I managed to find this answer here where Christian Rau says "axis/angle rotation (a,x,y,z) is equal to quaternion (cos(a/2),xsin(a/2),ysin(a/2),z*sin(a/2))"
Assuming I know what rotation I need to perform, how would I represent it? eg, finding the quaternion that rotates 30 degrees around the z axis.
Any help would be greatly appreciated.
edit** I got as far as writing out "(cos(15),0,0," and then got confused on z * sin.

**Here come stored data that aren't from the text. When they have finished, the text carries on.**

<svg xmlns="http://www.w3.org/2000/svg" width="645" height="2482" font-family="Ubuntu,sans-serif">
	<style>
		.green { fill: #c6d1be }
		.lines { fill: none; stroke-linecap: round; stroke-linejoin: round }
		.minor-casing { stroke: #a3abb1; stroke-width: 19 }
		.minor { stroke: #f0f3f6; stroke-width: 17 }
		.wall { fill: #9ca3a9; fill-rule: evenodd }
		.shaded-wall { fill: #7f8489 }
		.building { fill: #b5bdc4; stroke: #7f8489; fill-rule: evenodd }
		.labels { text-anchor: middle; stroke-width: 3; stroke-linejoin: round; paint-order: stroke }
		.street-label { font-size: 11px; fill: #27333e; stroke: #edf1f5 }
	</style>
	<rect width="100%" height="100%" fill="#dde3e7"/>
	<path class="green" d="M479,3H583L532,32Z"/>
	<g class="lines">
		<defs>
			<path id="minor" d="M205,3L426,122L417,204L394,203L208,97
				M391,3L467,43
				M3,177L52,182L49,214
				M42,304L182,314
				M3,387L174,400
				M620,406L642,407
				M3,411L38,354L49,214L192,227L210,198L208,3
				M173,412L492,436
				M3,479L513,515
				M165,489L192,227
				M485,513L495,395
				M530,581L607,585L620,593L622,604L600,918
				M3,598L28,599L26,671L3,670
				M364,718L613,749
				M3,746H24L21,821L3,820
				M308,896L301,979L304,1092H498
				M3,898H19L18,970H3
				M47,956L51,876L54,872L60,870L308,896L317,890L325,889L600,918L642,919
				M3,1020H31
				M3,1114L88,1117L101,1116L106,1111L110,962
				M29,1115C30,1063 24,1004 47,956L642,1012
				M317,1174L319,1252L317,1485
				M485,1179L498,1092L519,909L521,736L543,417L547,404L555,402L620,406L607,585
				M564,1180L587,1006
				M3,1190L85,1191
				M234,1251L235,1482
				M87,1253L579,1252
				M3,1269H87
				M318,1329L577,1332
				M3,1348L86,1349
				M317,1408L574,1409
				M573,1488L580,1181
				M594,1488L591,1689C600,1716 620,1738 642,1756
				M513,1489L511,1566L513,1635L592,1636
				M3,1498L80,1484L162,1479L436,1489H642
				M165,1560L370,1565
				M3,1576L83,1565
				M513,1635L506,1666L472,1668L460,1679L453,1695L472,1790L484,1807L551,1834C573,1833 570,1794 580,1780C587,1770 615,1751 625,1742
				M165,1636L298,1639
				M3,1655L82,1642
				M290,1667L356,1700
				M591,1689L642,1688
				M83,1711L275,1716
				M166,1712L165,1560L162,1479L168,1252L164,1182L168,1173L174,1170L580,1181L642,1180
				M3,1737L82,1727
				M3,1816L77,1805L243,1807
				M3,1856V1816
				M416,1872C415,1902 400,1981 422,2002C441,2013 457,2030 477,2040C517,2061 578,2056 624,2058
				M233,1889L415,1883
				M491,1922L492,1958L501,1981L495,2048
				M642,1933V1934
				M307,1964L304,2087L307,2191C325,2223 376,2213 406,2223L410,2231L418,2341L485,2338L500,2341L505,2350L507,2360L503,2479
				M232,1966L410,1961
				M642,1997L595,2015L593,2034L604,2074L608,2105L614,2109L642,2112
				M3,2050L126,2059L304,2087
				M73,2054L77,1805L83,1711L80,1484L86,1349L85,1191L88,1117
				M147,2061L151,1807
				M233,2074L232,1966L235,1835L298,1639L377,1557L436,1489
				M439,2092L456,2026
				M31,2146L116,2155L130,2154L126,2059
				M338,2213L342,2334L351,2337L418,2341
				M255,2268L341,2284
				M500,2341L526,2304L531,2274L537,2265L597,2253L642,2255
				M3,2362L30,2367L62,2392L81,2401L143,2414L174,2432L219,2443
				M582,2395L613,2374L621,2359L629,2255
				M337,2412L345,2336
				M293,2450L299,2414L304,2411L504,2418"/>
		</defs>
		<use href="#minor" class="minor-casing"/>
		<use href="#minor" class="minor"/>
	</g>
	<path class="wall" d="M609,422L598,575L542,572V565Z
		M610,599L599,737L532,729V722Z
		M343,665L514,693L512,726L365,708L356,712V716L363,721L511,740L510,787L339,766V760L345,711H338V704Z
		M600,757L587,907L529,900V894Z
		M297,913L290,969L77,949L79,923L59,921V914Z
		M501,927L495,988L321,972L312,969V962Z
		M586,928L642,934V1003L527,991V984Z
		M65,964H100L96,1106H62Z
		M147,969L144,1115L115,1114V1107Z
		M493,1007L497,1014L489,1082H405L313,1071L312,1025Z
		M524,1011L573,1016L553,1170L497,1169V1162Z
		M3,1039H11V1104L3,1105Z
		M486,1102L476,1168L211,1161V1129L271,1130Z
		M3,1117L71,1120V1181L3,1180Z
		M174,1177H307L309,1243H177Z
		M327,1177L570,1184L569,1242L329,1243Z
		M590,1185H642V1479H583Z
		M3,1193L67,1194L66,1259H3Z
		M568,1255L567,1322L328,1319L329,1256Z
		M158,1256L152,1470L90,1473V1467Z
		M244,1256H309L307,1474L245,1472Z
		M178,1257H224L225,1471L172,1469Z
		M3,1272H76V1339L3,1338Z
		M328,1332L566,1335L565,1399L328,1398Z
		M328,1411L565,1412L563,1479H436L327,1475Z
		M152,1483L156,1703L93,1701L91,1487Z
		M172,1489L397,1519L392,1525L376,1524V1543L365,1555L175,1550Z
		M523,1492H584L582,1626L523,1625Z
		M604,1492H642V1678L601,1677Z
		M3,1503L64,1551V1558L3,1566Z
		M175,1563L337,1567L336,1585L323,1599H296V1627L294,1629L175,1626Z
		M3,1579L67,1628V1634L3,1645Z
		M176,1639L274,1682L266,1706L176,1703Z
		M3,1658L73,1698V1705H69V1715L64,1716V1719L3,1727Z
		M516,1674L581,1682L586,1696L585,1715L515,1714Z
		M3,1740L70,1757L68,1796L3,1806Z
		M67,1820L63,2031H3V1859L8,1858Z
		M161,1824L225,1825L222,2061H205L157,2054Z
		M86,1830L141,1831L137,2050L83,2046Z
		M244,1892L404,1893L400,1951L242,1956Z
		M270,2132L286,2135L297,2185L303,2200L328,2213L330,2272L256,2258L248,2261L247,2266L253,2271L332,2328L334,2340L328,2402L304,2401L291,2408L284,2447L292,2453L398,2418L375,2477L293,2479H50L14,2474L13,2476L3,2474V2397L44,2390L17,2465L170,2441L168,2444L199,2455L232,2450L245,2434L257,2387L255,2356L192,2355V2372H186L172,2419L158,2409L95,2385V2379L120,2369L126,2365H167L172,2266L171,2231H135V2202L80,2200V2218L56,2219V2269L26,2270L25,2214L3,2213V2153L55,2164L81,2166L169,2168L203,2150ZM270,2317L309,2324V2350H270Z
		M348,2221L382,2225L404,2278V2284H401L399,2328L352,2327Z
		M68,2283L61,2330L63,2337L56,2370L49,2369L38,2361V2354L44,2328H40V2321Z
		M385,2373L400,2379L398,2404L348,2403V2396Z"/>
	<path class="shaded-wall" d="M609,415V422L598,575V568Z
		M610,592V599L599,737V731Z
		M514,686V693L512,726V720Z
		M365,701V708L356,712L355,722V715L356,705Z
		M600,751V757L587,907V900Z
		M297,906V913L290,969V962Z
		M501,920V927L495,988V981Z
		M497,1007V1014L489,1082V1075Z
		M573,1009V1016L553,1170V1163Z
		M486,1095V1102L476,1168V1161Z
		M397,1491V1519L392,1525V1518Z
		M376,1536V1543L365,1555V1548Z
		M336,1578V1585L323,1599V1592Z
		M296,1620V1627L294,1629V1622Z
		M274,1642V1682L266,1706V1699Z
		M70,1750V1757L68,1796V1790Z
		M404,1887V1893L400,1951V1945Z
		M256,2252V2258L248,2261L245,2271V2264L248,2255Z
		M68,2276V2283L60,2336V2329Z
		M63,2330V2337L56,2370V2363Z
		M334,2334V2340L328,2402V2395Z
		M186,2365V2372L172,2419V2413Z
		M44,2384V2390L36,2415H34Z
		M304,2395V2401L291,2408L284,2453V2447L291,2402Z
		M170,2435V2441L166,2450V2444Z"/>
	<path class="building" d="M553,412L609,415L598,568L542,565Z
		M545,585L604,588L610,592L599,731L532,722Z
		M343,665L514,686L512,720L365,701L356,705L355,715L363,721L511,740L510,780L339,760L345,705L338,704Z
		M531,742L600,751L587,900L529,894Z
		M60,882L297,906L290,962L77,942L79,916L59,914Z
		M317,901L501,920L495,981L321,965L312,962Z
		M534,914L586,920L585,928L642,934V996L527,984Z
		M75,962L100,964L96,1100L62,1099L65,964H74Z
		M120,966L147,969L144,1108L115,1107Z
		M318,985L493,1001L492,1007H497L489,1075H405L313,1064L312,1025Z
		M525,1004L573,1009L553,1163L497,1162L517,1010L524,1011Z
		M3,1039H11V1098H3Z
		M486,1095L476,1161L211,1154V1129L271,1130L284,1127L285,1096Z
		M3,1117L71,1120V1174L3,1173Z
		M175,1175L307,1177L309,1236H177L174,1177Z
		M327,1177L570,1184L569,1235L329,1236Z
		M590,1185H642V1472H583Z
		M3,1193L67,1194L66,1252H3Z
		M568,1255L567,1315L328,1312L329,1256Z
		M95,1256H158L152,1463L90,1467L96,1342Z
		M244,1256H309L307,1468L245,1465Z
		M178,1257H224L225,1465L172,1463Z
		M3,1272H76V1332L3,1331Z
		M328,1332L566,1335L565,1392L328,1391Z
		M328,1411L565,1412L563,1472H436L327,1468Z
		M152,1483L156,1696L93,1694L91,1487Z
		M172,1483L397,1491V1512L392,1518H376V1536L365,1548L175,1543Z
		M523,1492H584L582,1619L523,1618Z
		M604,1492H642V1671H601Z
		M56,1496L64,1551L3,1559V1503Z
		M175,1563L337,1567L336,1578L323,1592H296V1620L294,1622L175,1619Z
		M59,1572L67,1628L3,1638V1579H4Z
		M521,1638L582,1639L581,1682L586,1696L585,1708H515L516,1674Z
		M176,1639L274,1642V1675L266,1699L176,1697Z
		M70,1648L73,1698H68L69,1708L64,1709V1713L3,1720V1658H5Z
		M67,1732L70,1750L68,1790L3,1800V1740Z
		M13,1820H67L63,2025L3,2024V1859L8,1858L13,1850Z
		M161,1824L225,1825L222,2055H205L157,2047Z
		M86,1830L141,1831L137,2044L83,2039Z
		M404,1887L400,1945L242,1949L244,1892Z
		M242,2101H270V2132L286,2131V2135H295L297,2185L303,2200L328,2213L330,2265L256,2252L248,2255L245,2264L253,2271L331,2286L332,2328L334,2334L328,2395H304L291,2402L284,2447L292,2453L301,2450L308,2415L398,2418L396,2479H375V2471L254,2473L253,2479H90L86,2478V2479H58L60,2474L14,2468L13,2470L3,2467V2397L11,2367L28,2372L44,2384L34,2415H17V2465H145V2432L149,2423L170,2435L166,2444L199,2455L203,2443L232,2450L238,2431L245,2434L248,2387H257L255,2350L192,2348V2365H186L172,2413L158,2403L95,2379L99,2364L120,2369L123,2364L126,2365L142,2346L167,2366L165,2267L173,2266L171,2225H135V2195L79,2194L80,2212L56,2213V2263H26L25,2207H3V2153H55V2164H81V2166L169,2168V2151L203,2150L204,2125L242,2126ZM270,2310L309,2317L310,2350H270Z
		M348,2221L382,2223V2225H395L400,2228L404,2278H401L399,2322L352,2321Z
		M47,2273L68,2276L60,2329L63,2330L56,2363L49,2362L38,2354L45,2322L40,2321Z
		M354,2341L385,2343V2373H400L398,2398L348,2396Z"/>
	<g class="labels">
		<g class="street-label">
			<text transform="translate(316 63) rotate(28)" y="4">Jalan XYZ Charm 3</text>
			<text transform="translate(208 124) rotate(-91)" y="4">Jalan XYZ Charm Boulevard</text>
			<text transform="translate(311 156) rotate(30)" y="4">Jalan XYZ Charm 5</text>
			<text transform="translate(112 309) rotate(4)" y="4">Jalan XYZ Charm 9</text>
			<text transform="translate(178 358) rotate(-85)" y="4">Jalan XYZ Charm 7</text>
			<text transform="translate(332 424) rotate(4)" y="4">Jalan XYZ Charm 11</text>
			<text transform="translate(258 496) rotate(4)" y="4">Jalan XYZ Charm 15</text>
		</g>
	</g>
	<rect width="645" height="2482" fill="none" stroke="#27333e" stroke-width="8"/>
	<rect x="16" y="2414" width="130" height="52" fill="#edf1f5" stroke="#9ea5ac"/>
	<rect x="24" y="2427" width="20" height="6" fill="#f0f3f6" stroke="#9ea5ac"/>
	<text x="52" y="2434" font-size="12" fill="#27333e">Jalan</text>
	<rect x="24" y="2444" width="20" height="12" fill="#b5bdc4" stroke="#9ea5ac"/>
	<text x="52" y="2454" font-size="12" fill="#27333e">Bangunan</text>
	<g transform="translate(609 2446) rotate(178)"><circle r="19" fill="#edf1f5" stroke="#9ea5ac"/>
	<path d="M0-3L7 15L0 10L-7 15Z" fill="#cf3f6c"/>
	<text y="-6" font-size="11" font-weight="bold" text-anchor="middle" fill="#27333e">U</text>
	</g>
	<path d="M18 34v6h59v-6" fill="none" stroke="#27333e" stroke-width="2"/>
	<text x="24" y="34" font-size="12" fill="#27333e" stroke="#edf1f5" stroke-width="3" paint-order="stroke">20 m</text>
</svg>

To rotate about the $z$ axis (yaw) by $\alpha$ you need the following quaternion
$\begin{aligned}q = \begin{bmatrix}\cos(\tfrac{\alpha}{2})\\0\\0\\\sin(\tfrac{\alpha}{2})\end{bmatrix}\end{aligned}\tag{1},$
to rotate about the $x$ (pitch) axis you need
$\begin{aligned}q = \begin{bmatrix}\cos(\tfrac{\alpha}{2})\\0\\ \sin(\tfrac{\alpha}{2})\\0\end{bmatrix}\end{aligned}\tag{2},$
and to rotate about $y$ by $\alpha$ you need
$\begin{aligned}q = \begin{bmatrix}\cos(\tfrac{\alpha}{2})\\\sin(\tfrac{\alpha}{2})\\0\\0\end{bmatrix}\end{aligned}\tag{3}.$
If you have a rotation described by the Euler angles $(\phi, \theta, \psi)$ (in the standard order), then, the corresponding quaternion is
$\begin{aligned} q = \begin{bmatrix} \cos \tfrac{\phi}{2} \cos \tfrac{\theta}{2} \cos \tfrac{\psi}{2} + \sin \tfrac{\phi}{2} \sin \tfrac{\theta}{2} \sin \tfrac{\psi}{2} \\ \sin \tfrac{\phi}{2} \cos \tfrac{\theta}{2} \cos \tfrac{\psi}{2} - \cos \tfrac{\phi}{2} \sin \tfrac{\theta}{2} \sin \tfrac{\psi}{2} \\ \cos \tfrac{\phi}{2} \sin \tfrac{\theta}{2} \cos \tfrac{\psi}{2} + \sin \tfrac{\phi}{2} \cos \tfrac{\theta}{2} \sin \tfrac{\psi}{2} \\ \cos \tfrac{\phi}{2} \cos \tfrac{\theta}{2} \sin \tfrac{\psi}{2} - \sin \tfrac{\phi}{2} \sin \tfrac{\theta}{2} \cos \tfrac{\psi}{2} \end{bmatrix} \end{aligned}\tag{4}.$
If you are rotating your object about an axis described by the vector $u=(u_x, u_y, u_z)\in\mathbb{R}^3$ and by an angle $\alpha$ about that axis, then
$\begin{aligned}q = \begin{bmatrix}\cos(\tfrac{\alpha}{2})\\\sin(\tfrac{\alpha}{2})u\end{bmatrix}= \begin{bmatrix}\cos(\tfrac{\alpha}{2})\\\sin(\tfrac{\alpha}{2})u_x\\\sin(\tfrac{\alpha}{2})u_y\\\sin(\tfrac{\alpha}{2})u_z\end{bmatrix} \end{aligned} \tag{5}.$